Alzheimer’s Disease and Mild Cognitive Impairment: Moderate Evidence
The application of ketogenic interventions to Alzheimer’s disease is grounded in the glucose hypometabolism observation described above. If the Alzheimer’s brain is struggling to use glucose but can still use ketones, then providing ketones — either through diet or supplements — might address a genuine energy deficit.
Henderson and colleagues (2009), in a study published in Nutrition and Metabolism, conducted one of the earliest randomized controlled trials of a ketogenic agent (AC-1202, a medium-chain triglyceride formulation) in mild to moderate Alzheimer’s disease. In this 90-day, double-blind, placebo-controlled study of 152 patients, subjects receiving the MCT-based intervention showed significant improvement on the Alzheimer’s Disease Assessment Scale-Cognitive subscale (ADAS-Cog) — but only in the subset of patients who did not carry the APOE4 allele. APOE4 carriers showed no significant benefit. This genotype-dependent response has been a recurring theme in the literature and may relate to differences in how APOE4 carriers metabolize ketones or transport fatty acids across the blood-brain barrier.
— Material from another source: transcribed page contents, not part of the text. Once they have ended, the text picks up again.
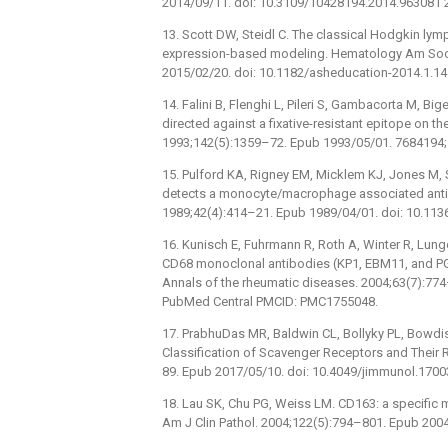
2014/09/11. doi: 10.3109/10428194.2014.963081 
13. Scott DW, Steidl C. The classical Hodgkin 
expression-based modeling. Hematology Am Soc
2015/02/20. doi: 10.1182/asheducation-2014.1.1
14. Falini B, Flenghi L, Pileri S, Gambacorta M, B
directed against a fixative-resistant epitope on 
1993;142(5):1359–72. Epub 1993/05/01. 7684194
15. Pulford KA, Rigney EM, Micklem KJ, Jones M, S
detects a monocyte/macrophage associated antigen
1989;42(4):414–21. Epub 1989/04/01. doi: 10.11
16. Kunisch E, Fuhrmann R, Roth A, Winter R, Lung
CD68 monoclonal antibodies (KP1, EBM11, and PG
Annals of the rheumatic diseases. 2004;63(7):77
PubMed Central PMCID: PMC1755048.
17. PrabhuDas MR, Baldwin CL, Bollyky PL, Bowdis
Classification of Scavenger Receptors and Their 
89. Epub 2017/05/10. doi: 10.4049/jimmunol.17
18. Lau SK, Chu PG, Weiss LM. CD163: a specific
Am J Clin Pathol. 2004;122(5):794–801. Epub 2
Krikorian and colleagues (2012), in a small but well-designed study published in Neurobiology of Aging, randomized 23 older adults with mild cognitive impairment (MCI) to either a very low-carbohydrate diet (5 to 10 percent of calories from carbohydrates) or a high-carbohydrate diet (50 percent of calories from carbohydrates) for six weeks. The low-carbohydrate group showed improved verbal memory performance, and the degree of improvement correlated with the level of urinary ketone bodies — a dose-response relationship that strengthens the case for a causal connection.
Fortier and colleagues (2021), in the BENEFIC trial published in Alzheimer’s Research and Therapy, tested six months of MCT oil supplementation (30 grams per day) versus placebo in 122 patients with MCI. The MCT group showed significant improvement in several cognitive domains, including episodic memory and language, and the improvements correlated with increases in brain ketone uptake as measured by PET imaging. This study is particularly valuable because it used objective neuroimaging to confirm that the intervention was actually changing brain metabolism, not just relying on serum ketone levels as a proxy.
A systematic review by Grammatikopoulou and colleagues (2020), published in Advances in Nutrition, assessed the aggregate evidence for ketogenic interventions in Alzheimer’s disease and MCI and concluded that the evidence was “promising but preliminary.” The authors noted that most studies were small, short-term, and used heterogeneous protocols, making definitive conclusions difficult. They called for larger, longer randomized controlled trials.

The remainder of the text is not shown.